College Drop-Out Takes $14 And Turns It Into $2.1 Million In Just Two Years, Now Travels The World Partying

22-year-old Charlie Carrel deposited $14 into an online game account, and while for most people they’d soon lose their paltry $14 and never return to online poker again, Charlie got lucky and managed to turn his $14 into $2.1 million only two years later. On his first play-through he managed to turn $14 into $30, which is what Charlie says kept him going rather than taking the money and running. According to Mirror,

He said: “I was brought up in a household that didn’t have a lot of money, so I was taught the value of it from very early on.

“Had I not won that first tournament I would never have deposited again, and none of this would have happened.”

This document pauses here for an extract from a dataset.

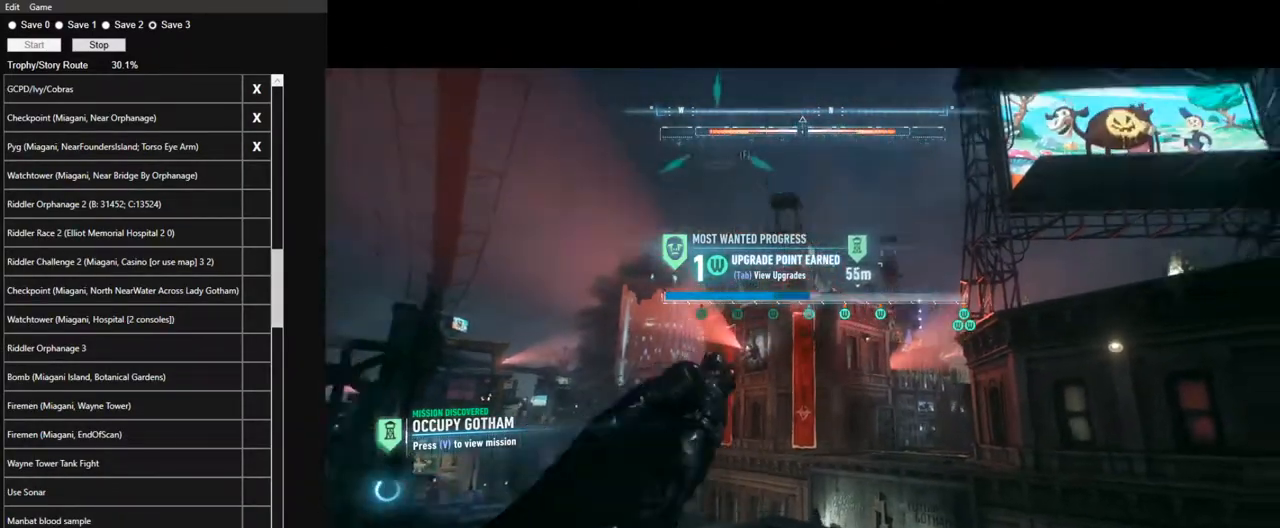
{"keys": [], "mouse": [], "events": [[84, "mouse_right", "down"], [217, "mouse_right", "up"], [267, "mouse_right", "down"], [367, "mouse_right", "up"], [417, "mouse_right", "down"], [500, "mouse_right", "up"]]}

A college drop-out who only attended Warwick University for ten weeks before quitting, Charlie now plays online as well as live games across the world, allowing him to travel to cities like Amsterdam and Miami for “work.” He’s very infrequently alone though – after winning $189,000 at the Sunday Million poker tournament rather than spend the money solely on himself, Charlie took 15 of his friends on an all-expenses paid trip to a luxury hotel in Amsterdam.

He said: “I have to pinch myself most days. I think about depositing that £10 a lot. It could easily have happened so differently for me.

“I think I have the potential to be one of the top players in the world. There are not too many people I would be worried about playing.”(via)

Charlie was even crowned “Poker Listings’ Rising Star” in September, and while $189,000 sounds like a lot of money it’s not anywhere near the most he’s ever won at a tournament – that award goes to winning the European Poker Tournament High-Roller Grand Final in Monte Carlo last May. He made $1.1 million.

As for the people he left back home, Charlie’s mother Jacqui says that she’s proud of what her son has been able to achieve and that “He started off with a tenner and never, ever, dipped into a different pot.”